[Action item] Wherever "scene" occurs in the entries, copy the line that holds it.
····················
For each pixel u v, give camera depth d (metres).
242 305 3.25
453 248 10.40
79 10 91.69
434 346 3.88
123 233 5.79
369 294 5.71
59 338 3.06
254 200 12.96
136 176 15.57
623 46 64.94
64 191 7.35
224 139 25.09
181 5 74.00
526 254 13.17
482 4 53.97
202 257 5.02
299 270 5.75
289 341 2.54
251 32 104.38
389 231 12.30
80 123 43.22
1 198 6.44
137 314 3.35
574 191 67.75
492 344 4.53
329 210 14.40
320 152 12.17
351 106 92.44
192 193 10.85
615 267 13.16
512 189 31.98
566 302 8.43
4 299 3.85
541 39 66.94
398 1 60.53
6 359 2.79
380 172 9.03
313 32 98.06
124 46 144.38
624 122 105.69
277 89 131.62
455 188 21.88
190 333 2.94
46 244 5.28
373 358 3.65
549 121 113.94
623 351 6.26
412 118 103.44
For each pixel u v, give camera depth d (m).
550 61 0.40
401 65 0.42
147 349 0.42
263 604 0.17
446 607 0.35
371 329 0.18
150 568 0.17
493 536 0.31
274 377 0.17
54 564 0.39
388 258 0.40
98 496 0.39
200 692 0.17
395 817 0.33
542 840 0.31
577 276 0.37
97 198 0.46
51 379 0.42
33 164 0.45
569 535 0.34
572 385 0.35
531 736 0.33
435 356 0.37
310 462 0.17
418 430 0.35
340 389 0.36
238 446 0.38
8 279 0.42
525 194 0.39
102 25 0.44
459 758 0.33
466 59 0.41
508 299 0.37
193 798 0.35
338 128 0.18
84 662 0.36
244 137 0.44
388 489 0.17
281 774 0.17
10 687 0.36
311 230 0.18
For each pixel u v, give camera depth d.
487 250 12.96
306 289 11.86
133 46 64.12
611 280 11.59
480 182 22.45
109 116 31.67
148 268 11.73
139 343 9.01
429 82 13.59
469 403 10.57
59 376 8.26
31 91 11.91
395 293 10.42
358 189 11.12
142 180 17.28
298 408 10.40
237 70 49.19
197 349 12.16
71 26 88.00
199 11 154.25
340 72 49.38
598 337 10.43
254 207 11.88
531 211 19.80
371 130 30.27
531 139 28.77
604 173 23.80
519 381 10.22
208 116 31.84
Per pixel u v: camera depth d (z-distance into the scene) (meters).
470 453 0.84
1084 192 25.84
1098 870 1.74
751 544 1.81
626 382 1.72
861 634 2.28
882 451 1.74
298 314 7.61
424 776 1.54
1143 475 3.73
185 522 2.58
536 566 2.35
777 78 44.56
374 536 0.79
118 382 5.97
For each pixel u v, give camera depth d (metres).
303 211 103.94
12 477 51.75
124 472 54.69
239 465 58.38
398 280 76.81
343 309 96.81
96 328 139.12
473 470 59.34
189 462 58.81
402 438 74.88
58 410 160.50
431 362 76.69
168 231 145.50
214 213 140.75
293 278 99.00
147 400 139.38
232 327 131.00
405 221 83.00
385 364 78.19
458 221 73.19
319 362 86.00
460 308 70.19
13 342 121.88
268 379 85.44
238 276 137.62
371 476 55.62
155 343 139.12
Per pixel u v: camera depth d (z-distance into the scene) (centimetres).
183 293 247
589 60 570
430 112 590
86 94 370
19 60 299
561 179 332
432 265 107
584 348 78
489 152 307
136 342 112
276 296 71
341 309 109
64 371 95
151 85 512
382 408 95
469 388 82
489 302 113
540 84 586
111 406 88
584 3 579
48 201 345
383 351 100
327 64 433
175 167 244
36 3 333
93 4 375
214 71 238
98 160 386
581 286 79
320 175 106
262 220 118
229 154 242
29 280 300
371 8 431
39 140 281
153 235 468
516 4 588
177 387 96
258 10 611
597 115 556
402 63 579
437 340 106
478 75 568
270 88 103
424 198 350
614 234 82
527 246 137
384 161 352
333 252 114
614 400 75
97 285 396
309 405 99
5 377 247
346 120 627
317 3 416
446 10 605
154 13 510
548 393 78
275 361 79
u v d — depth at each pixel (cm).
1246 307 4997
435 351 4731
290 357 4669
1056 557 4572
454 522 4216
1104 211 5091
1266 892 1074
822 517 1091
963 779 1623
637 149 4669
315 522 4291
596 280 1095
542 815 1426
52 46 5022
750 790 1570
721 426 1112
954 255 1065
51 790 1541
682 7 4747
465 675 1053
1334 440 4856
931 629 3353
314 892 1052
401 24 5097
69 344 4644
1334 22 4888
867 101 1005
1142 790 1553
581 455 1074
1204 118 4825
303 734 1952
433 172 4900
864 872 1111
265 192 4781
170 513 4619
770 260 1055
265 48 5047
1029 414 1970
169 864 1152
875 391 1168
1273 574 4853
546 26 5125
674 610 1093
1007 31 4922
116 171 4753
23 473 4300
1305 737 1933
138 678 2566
····················
[Problem solution]
Per pixel u v: camera depth d (z-distance into the scene) (meters).
Per pixel u v: camera depth d (z-distance into the scene) (centimetres).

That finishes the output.